Application pratique en rééducation
Les techniques de reconditionnement fonctionnelle doivent prendre en compte le versant musculaire, cardio-respiratoire et proprioceptif au sens de la reprogrammation neuro-musculaire. Le danger de l’utilisation du matériel de musculation traditionnel (presse, squatt, chaise de musculation, butterfly, banc de musculation…) est l’image que ces outils renvoie au patient. La kinésiophobie et l’appréhension de la sollicitation corporelle peut générer une majoration de la perception douloureuse et de la sensation de fatigue [25]. Il est important de définir en amont le centre d’intérêt du patient de manière à provoquer une sensation de jouissance lors de l’effort physique. Cette perception de bien être est obtenue durant les activités ludiques et les séances de relaxation ou d’hypnose. Les jeux, en réalité virtuelle, permettent de provoquer une sollicitation corporelle dans un état de dissociation corporelle [26][27]. L’utilisation des masques de réalité virtuelle permet de diminuer la douleur et d’avoir un effet qui se prolonge quelques temps après l’arrêt [28]. Cette technique a prouvée son efficacité pour les patients atteints de brulures mais la sollicitation fonctionnelle reste modeste [26][27][28]. Les dispositifs de réalité virtuelle avec caméra et modélisation du patient sont plus adéquats. Le sujet joue en dirigeant un avatar qui reproduit tous les mouvements effectués par le patient. Ce dispositif permet de sursoir aux machines de musculation traditionnelle ce qui limite le versant néfaste de la perception de l’effort. Lors de ce jeu, la sollicitation dynamique du corps, sur un plan musculaire et cardio-respiratoire, est présente alors que l’activité cognitive du sujet est sous l’emprise du gain de points et de la réussite des épreuves.
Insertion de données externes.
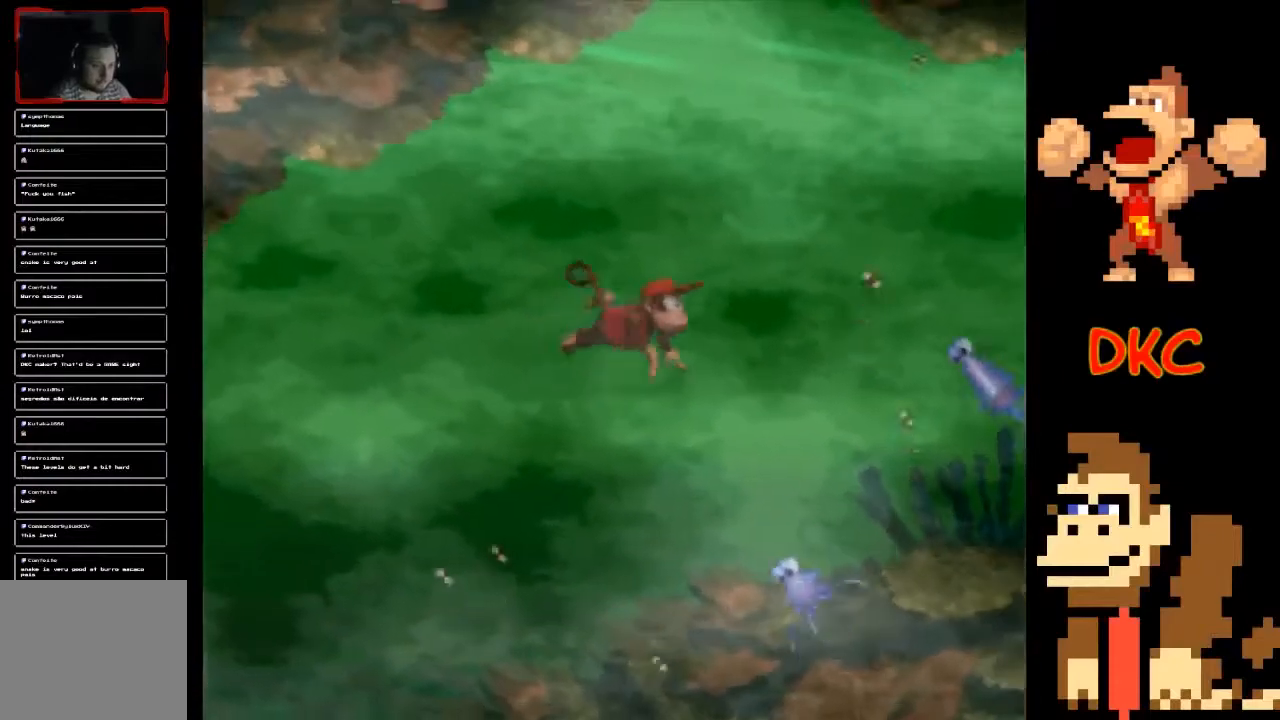
{"buttons": [], "left_stick": "left", "right_stick": "center", "events": [[33, "A", "up"], [333, "left_stick", "left"]]}
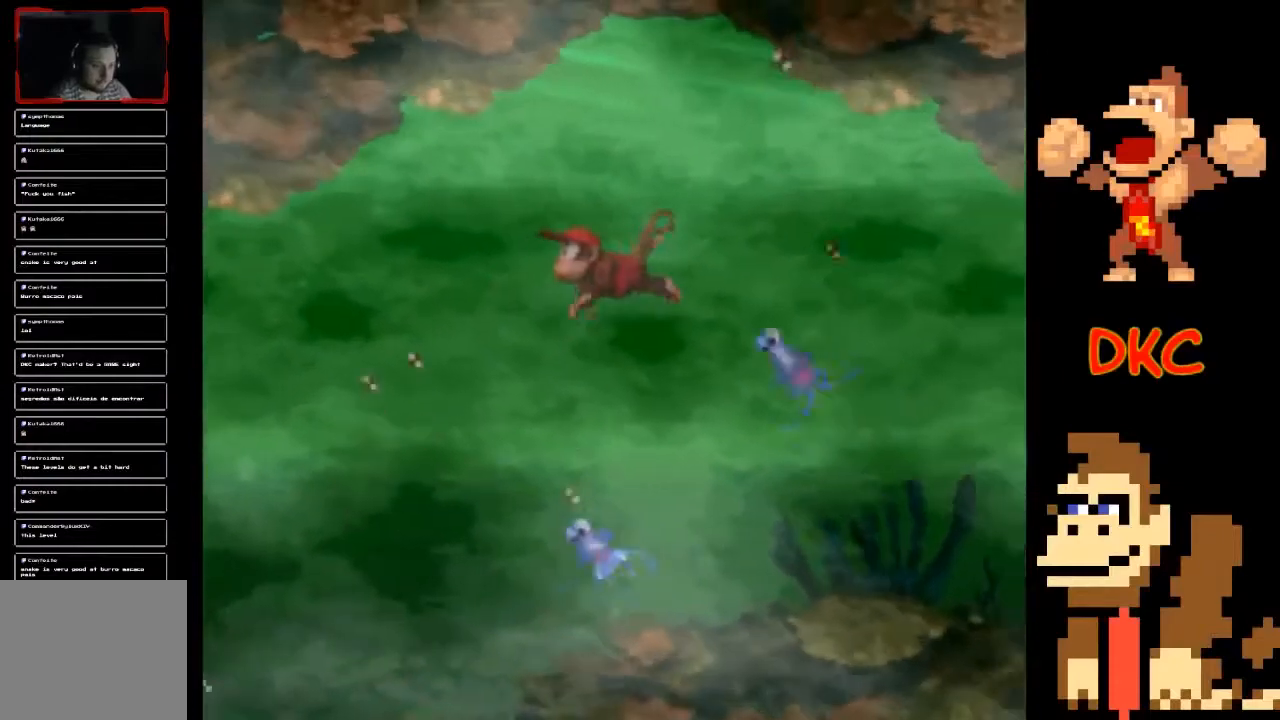
{"buttons": [], "left_stick": "right", "right_stick": "center", "events": [[367, "left_stick", "right"]]}
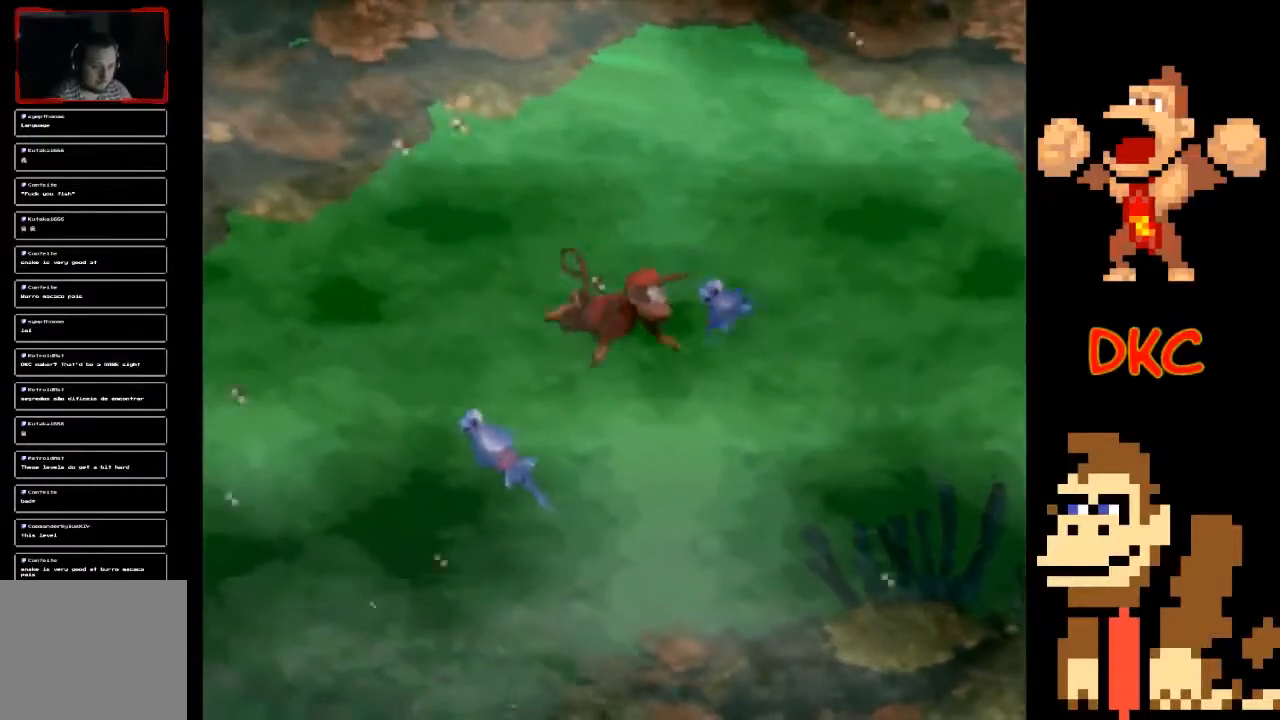
{"buttons": [], "left_stick": "right", "right_stick": "center", "events": []}
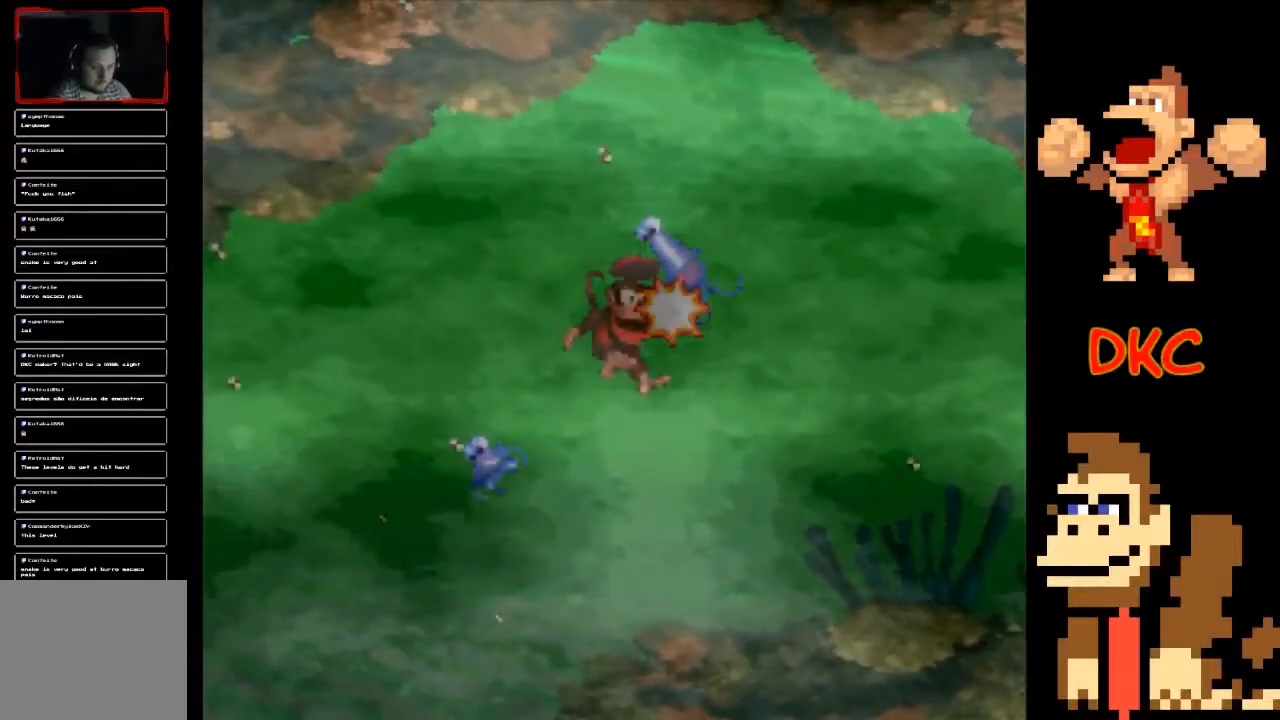
{"buttons": [], "left_stick": "center", "right_stick": "center", "events": [[100, "left_stick", "center"]]}
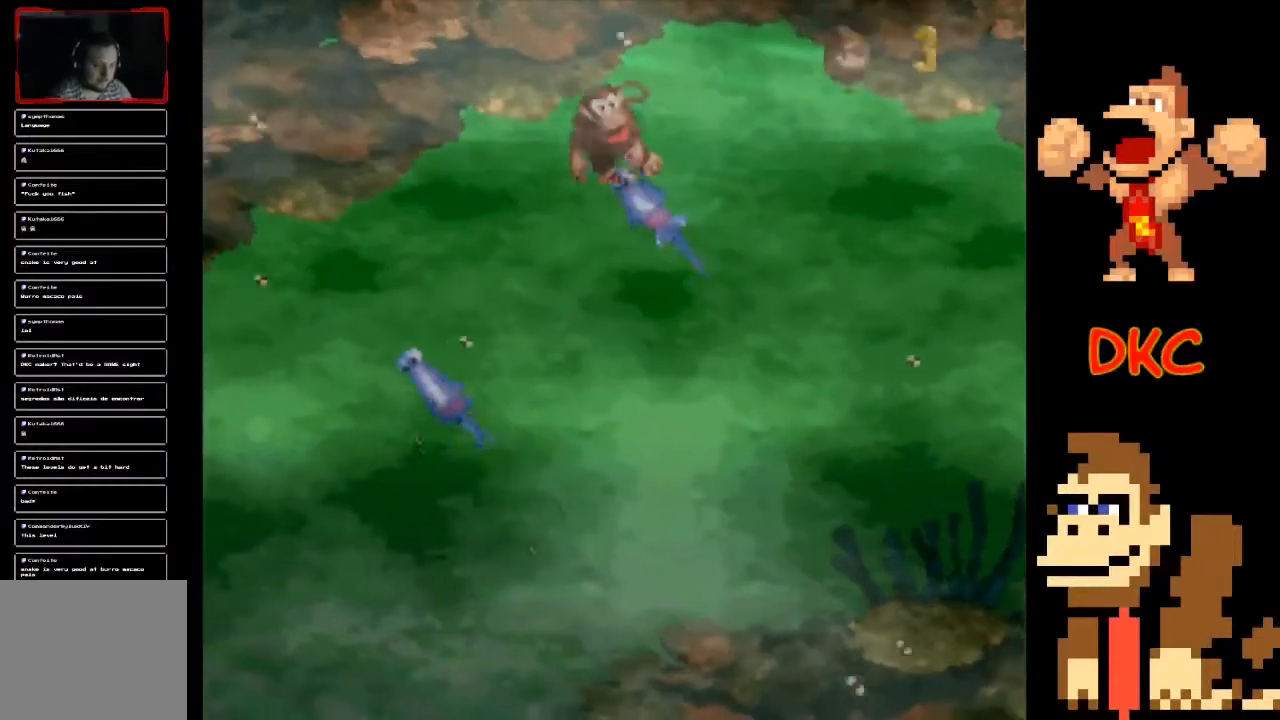
{"buttons": [], "left_stick": "center", "right_stick": "center", "events": []}
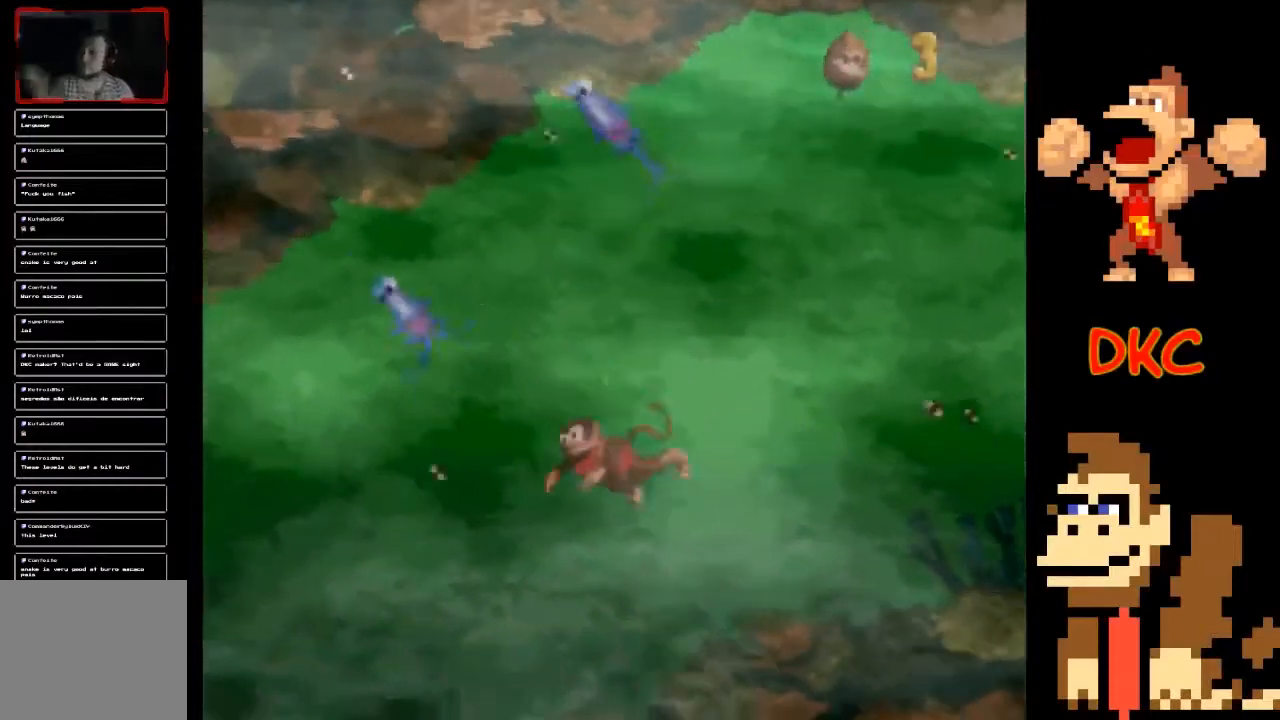
{"buttons": [], "left_stick": "center", "right_stick": "center", "events": []}
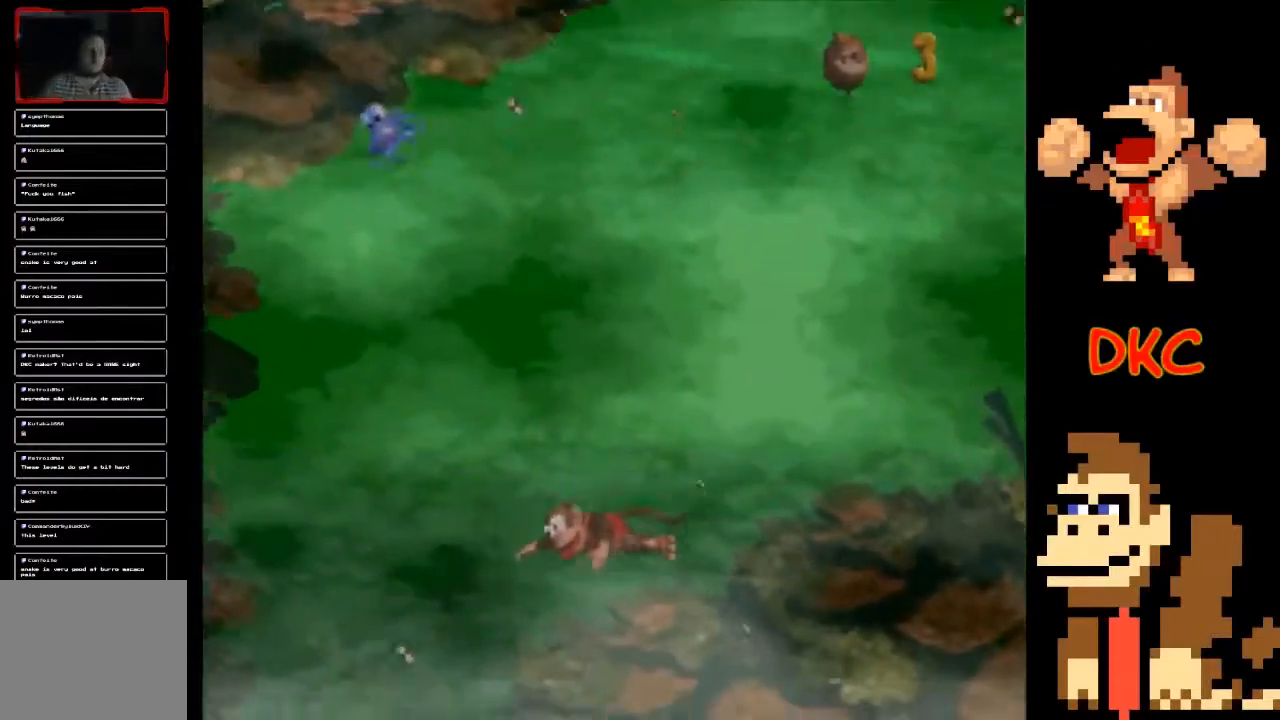
{"buttons": [], "left_stick": "center", "right_stick": "center", "events": []}
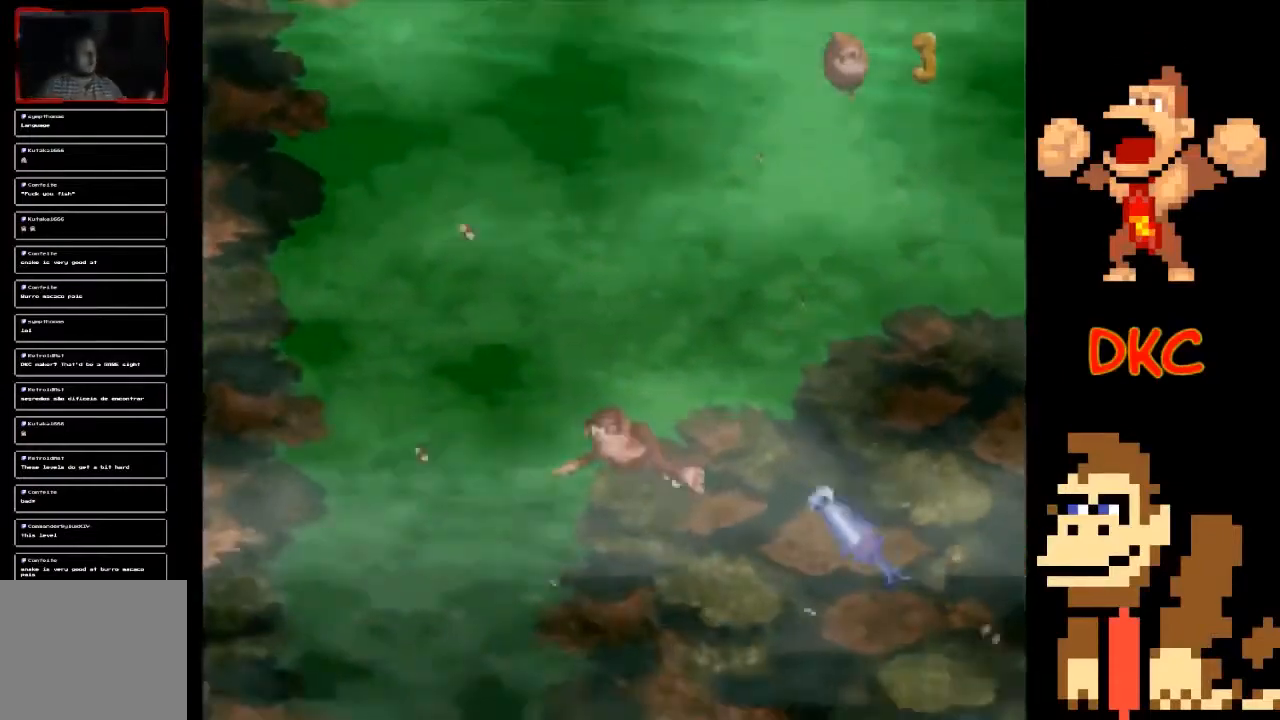
{"buttons": [], "left_stick": "center", "right_stick": "center", "events": []}
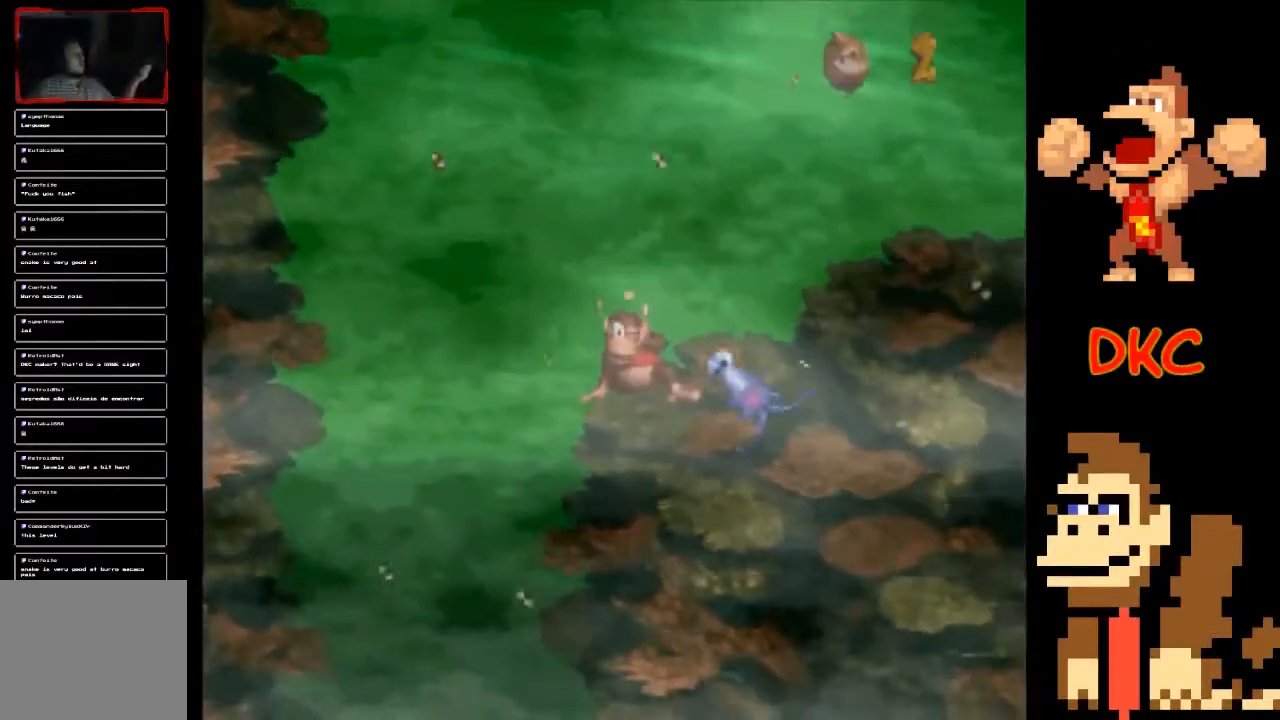
{"buttons": [], "left_stick": "center", "right_stick": "center", "events": []}
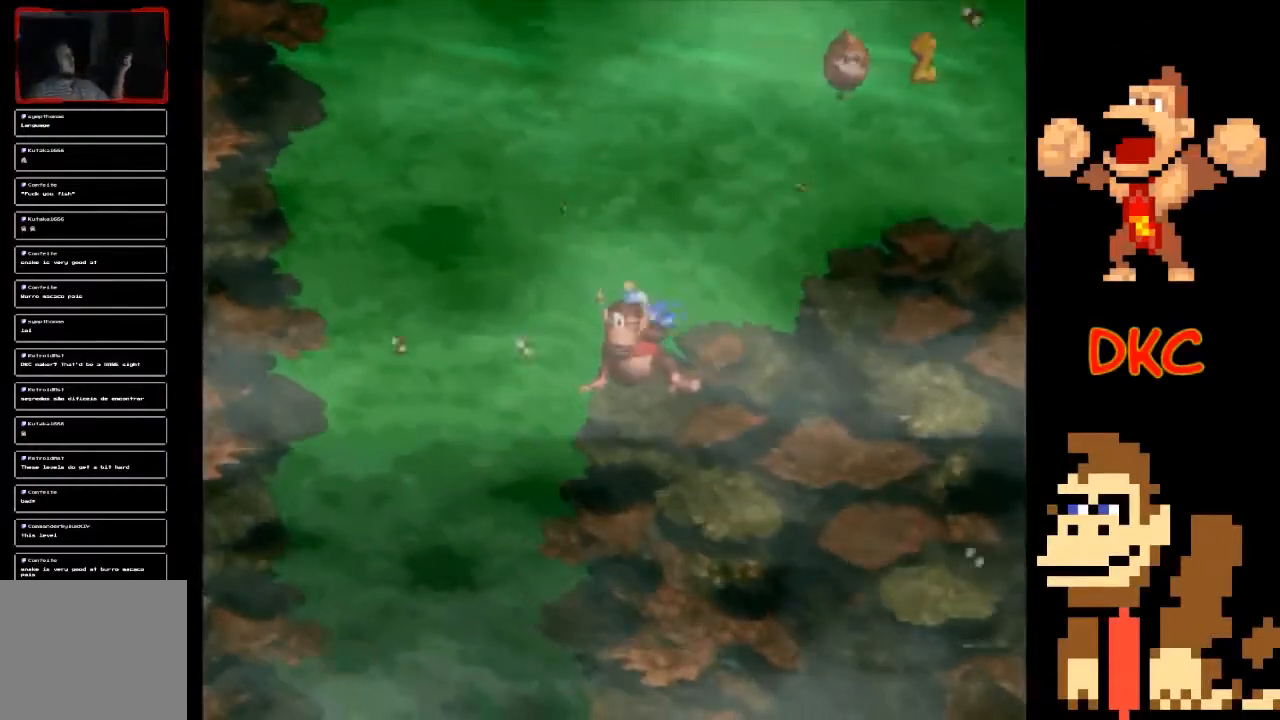
{"buttons": [], "left_stick": "center", "right_stick": "center", "events": []}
La reprogrammation neuro-musculaire et motrice et obtenue par l’avatar qui est la propre projection visuelle du patient dans le jeu [29]. Cette forme de thérapie miroir est globale et permet de reconstruire l’image corporelle du sujet, souvent déformée chez les douloureux chroniques. Les améliorations de l’image corporelle vont de pair avec l’amélioration des symptômes douloureux [30].
Conclusion
Toutes les revues de littératures et méta-analyses ne peuvent pas construire à elles seules la prise en charge idéale et protocolisée du patient douloureux chronique. Le concept EBP qui prend en compte l’expertise du thérapeute et surtout le projet et l’attente du patient s’accorde parfaitement avec cette thérapeutique. La clé, pour le praticien, sera son adaptabilité à chaque situation et la personnalisation de la prise en charge. Avant de vouloir traiter la douleur, il est important de définir les caractéristiques fonctionnelles du sujet qui peuvent l’expliquer et la traiter. Ces déficits, qu’ils soient métaboliques, émotionnels ou fonctionnels s’inscrivent dans un processus évolutif d’adaptation et s’exprime lorsqu’il n’y a plus de compensation possible. Les répercussions sur les performances physiques de l’appareil locomoteur, déjà altérés en silence, sont néfastes et génèrent le handicap. Pour sortir de cette spirale de régression, les solutions sont multiples et l’option fonctionnelle doit respecter certaines règles. L’important est de comprendre l’histoire unique et singulière du patient douloureux chronique. La réussite de la prise en charge pour sortir du handicap et récupérer les performances motrices dépendra principalement de la personnalisation du traitement, tant sur les évaluations que sur les modalités de reconditionnement neuro-musculaire, cardio-respiratoire et proprioceptif. Cette thérapeutique reste un unique tremplin pour que le patient retrouve une activité sociale, professionnelle et sportive.